La Cour des comptes genevoise s’adresse un satisfecit

Dans les secousses que connaît la République de Genève, l’auditeur officiel du canton est vu comme un pilier. Ses magistrats pointent des dysfonctionnements, voire proposent des réformes. Bilan annuel

Dans une République genevoise secouée par les turpitudes de son personnel politique et leurs conséquences judiciaires, la Cour des comptes est perçue comme l’un des derniers piliers qui tiennent. La nommer dans un projet de loi est devenu la tarte à la crème de l’activité parlementaire dans le canton. C’est donc auréolé d’une réputation de sauveur que François Paychère, président de l’auditeur officiel des autorités cantonales, a présenté le douzième bilan annuel d’activité, portant sur la période du 1er juillet 2018 au 30 juin 2019. Faut-il ici rappeler que cette institution a durablement ébranlé la ville de Genève avec un rapport sur la gestion des notes de frais de ses ministres?

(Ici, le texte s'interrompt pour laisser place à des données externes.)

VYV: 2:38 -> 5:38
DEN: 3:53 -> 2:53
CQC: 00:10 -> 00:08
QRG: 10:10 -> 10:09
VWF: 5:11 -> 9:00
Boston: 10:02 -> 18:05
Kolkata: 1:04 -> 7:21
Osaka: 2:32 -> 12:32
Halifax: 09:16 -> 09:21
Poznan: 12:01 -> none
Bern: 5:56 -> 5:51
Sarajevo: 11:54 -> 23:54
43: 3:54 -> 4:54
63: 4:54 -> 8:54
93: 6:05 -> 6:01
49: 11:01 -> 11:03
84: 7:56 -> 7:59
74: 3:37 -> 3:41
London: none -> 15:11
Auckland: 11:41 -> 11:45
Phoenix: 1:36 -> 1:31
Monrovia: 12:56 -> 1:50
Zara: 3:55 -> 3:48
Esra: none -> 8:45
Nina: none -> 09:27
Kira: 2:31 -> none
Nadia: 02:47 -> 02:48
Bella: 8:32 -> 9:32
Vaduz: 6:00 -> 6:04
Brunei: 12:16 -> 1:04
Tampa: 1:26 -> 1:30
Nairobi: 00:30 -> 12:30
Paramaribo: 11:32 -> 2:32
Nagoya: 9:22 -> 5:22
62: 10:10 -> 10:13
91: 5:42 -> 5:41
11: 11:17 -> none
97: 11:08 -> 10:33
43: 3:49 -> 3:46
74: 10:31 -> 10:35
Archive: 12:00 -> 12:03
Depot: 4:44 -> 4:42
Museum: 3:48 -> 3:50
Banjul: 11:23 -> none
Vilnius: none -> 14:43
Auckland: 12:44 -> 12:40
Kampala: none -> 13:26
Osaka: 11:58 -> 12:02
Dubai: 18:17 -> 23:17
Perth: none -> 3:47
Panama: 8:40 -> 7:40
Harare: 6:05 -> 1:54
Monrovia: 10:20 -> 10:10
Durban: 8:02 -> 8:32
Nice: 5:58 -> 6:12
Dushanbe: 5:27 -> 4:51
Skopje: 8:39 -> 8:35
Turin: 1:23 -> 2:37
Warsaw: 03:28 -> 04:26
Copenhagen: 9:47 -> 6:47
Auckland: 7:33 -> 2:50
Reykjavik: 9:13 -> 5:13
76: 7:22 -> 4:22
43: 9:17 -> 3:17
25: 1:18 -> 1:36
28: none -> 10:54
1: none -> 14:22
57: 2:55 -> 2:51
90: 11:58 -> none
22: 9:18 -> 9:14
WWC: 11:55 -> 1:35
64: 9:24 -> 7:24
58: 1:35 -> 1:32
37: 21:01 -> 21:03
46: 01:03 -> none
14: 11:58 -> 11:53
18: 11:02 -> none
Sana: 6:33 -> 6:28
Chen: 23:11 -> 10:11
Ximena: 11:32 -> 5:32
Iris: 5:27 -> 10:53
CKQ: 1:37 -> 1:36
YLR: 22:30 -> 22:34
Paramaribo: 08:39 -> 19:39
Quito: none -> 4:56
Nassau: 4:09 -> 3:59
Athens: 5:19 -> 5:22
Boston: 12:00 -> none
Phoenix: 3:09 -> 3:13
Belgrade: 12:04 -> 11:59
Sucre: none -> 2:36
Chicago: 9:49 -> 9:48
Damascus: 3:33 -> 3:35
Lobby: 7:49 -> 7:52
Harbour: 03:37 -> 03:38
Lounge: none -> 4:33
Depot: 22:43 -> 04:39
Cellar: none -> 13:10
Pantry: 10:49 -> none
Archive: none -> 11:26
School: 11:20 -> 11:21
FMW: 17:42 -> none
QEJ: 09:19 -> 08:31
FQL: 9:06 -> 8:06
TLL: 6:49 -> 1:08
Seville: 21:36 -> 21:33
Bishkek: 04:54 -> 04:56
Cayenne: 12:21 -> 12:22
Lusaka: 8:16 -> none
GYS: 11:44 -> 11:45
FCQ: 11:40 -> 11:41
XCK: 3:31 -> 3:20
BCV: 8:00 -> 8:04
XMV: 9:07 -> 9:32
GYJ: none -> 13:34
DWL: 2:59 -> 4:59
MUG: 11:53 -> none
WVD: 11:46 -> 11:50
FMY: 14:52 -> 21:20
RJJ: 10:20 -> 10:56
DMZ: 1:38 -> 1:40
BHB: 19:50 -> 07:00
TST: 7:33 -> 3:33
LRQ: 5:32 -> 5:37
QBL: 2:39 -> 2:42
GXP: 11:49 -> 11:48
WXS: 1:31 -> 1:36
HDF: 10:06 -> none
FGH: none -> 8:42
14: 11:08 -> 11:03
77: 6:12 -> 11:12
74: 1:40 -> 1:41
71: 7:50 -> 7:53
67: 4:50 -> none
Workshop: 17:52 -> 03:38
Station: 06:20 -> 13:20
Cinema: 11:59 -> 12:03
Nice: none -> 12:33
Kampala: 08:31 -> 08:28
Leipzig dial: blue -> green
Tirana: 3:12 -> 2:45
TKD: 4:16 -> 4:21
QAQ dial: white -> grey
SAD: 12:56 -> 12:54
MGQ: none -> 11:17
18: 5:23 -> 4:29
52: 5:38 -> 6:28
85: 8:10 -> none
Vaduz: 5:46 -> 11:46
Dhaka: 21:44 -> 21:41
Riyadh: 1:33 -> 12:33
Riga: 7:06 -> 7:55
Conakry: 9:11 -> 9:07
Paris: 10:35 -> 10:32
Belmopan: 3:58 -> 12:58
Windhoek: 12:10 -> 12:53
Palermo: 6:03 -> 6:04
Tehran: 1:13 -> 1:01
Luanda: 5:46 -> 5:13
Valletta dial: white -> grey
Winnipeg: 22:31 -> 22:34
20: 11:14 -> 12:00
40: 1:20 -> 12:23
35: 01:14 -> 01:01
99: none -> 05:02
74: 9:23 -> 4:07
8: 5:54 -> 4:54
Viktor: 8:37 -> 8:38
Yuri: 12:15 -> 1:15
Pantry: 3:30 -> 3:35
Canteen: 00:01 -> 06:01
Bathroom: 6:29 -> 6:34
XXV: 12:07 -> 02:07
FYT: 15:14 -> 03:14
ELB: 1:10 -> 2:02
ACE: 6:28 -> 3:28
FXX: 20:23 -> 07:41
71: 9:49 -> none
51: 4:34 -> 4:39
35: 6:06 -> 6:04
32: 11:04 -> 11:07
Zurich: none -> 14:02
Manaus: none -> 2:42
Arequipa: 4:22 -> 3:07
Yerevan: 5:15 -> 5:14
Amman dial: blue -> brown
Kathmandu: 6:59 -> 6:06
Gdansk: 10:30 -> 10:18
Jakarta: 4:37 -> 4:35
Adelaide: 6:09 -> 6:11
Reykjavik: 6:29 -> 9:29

Le sémillant président ne cache pas sa satisfaction: le travail de l’institution qu’il incarne a eu «un impact direct sur la gestion de certains projets». Prenez celui du tram transfrontalier, continue François Paychère. Dans un rapport d’octobre 2018, la Cour pointait les problèmes suivants: manque de priorisation, nécessité de réaliser les investissements octroyés par Berne dans le cadre des Projets d’agglomération, renforcement urgent de l’équipe de direction. «Nous avons été suivis», sourit l’homme de loi, si bien que Berne a finalement accepté de financer une nouvelle phase de développement.